In the case of splitter-derived FCC gasoline, the mercaptans can either, one, be extracted from the light FCC gasoline fraction using caustic-based FIBER FILM® technology (THIOLEXTM/REGEN®) or, two, be sweetened using caustic/catalyst/air-based FIBER FILM® technology (MERICATTM II) ahead of the gasoline splitter to convert the mercaptans contained in the light gasoline fraction into the heavier disulfide oil (DSO) molecule. This DSO leaves with the heavy FCC gasoline destined for the hydrotreater. The suitability of these applications is refinery-specific and is especially dependent on the light FCC gasoline cut-point and gasoline pool blending tolerances with respect to sulfur. The mercaptan extraction method (THIOLEXTM/REGEN®) can also be used to treat light straight-run naphtha subject to the same refinery-specific operating criteria.

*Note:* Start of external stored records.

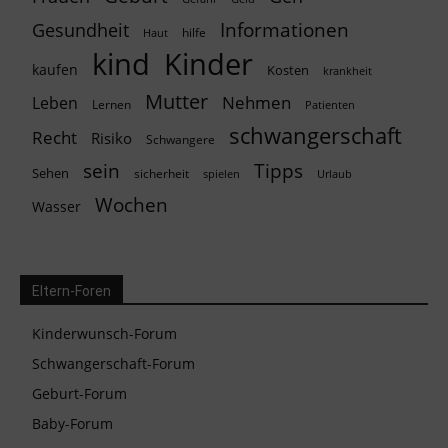
Informationen
Gesundheit
hilfe
Haut
kind
Kinder
kaufen
Kosten
krankheit
Mutter
Nehmen
Leben
Lernen
Patienten
schwangerschaft
Recht
Risiko
Schwangere
Tipps
sein
Sehen
sicherheit
spielen
Urlaub
Wochen
Wasser
Eltern-Foren
Kinderwunsch-Forum
Schwangerschaft-Forum
Geburt-Forum
Baby-Forum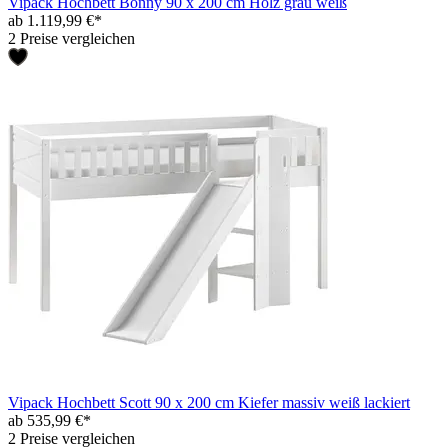
Vipack Hochbett Bonny 90 x 200 cm Holz grau weiß
ab 1.119,99 €*
2 Preise vergleichen
Vipack Hochbett Scott 90 x 200 cm Kiefer massiv weiß lackiert
ab 535,99 €*
2 Preise vergleichen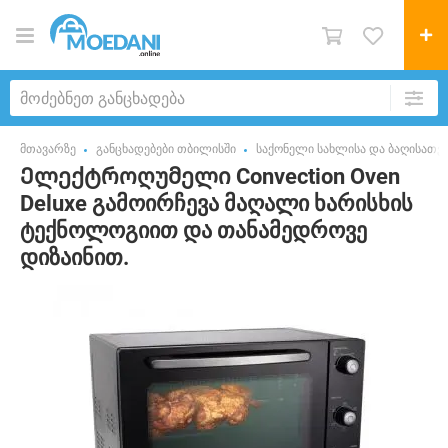
მთავარზე
განცხადებები თბილისში
საქონელი სახლისა და ბაღისათვ
Ელექტროღუმელი Convection Oven
Deluxe გამოირჩევა მაღალი ხარისხის
ტექნოლოგიით და თანამედროვე
დიზაინით.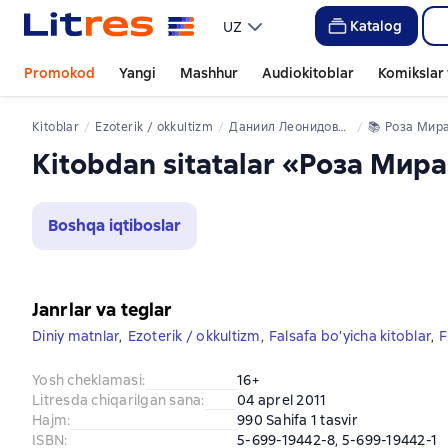
Katalog
UZ
Promokod
Yangi
Mashhur
Audiokitoblar
Komikslar 
Kitoblar
ezoterik / okkultizm
Даниил Леонидович Андреев
📚 
Роза Мир
Kitobdan sitatalar «Роза Мир
Boshqa iqtiboslar
Janrlar va teglar
Diniy matnlar
,
Ezoterik / okkultizm
,
Falsafa bo’yicha kitoblar
,
F
Yosh cheklamasi
:
16+
Litresda chiqarilgan sana
:
04 aprel 2011
Hajm
:
990 Sahifa 1 tasvir
ISBN
:
5-699-19442-8, 5-699-19442-1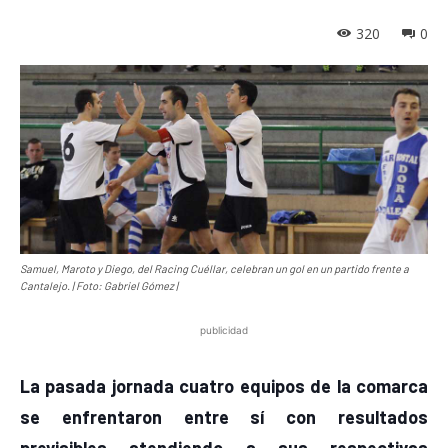
320
0
Samuel, Maroto y Diego, del Racing Cuéllar, celebran un gol en un partido frente a
Cantalejo. | Foto: Gabriel Gómez |
publicidad
La pasada jornada cuatro equipos de la comarca
se enfrentaron entre sí con resultados
previsibles atendiendo a sus respectivas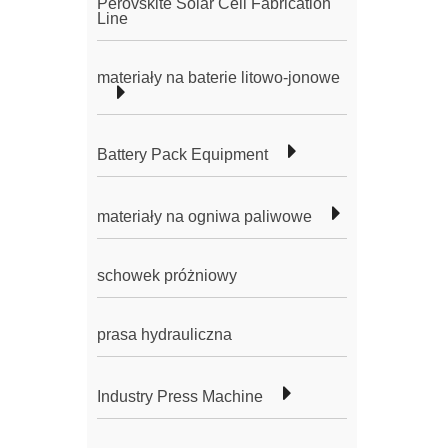
Perovskite Solar Cell Fabrication
Line
materiały na baterie litowo-jonowe
Battery Pack Equipment
materiały na ogniwa paliwowe
schowek próżniowy
prasa hydrauliczna
Industry Press Machine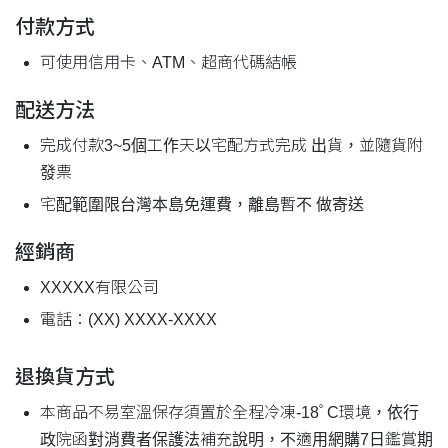
付款方式
可使用信用卡、ATM、超商代碼結帳
配送方法
完成付款3~5個工作天以宅配方式完成 出貨，並隨貨附
發票
宅配範圍限台灣本島免運費，離島暫不 做寄送
經銷商
XXXXX有限公司
電話：(XX) XXXX-XXXX
退換貨方式
本商品不易室溫保存須置於全程冷凍-18ﾟC環境，依行
政院函對消費者保護法補充說明，不適用網購7日鑑賞期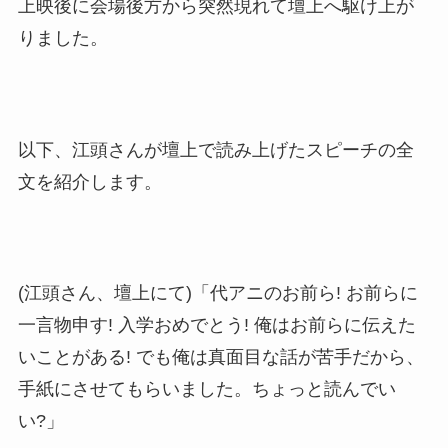
上映後に会場後方から突然現れて壇上へ駆け上が
りました。
以下、江頭さんが壇上で読み上げたスピーチの全
文を紹介します。
(江頭さん、壇上にて)「代アニのお前ら! お前らに
一言物申す! 入学おめでとう! 俺はお前らに伝えた
いことがある! でも俺は真面目な話が苦手だから、
手紙にさせてもらいました。ちょっと読んでい
い?」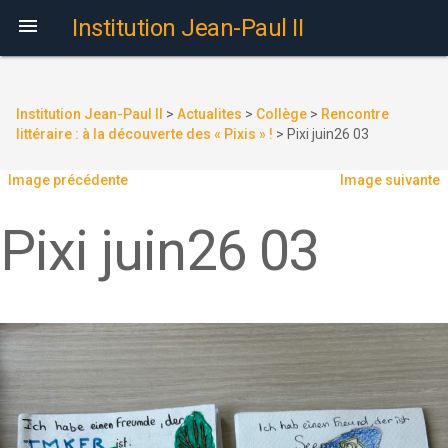

Institution Jean-Paul II
Institution Jean-Paul II
>
Actualites
>
Collège
>
Rencontre
littéraire : à la découverte des « Pixis » !
>
Pixi juin26 03
Image précédente
Image suivante
Pixi juin26 03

Third, in some cases refiners may encounter recombinant mercaptan sulfur in selectively hydrotreated FCC gasoline. The presence of high levels of hydrogen sulfide and olefins at the outlet conditions of the selective reactor can lead to the formation of heavy molecular weight recombinant mercaptan compounds. Rather than increasing hydrotreater severity, at the expense of octane loss and hydrogen consumption, to battle this increase in product sulfur, it can be optimized using EXOMERTM technology which is designed to extract the recombinant mercaptans as they form. In this way operating expense and octane reduction are minimized while reaching target gasoline sulfur specifications.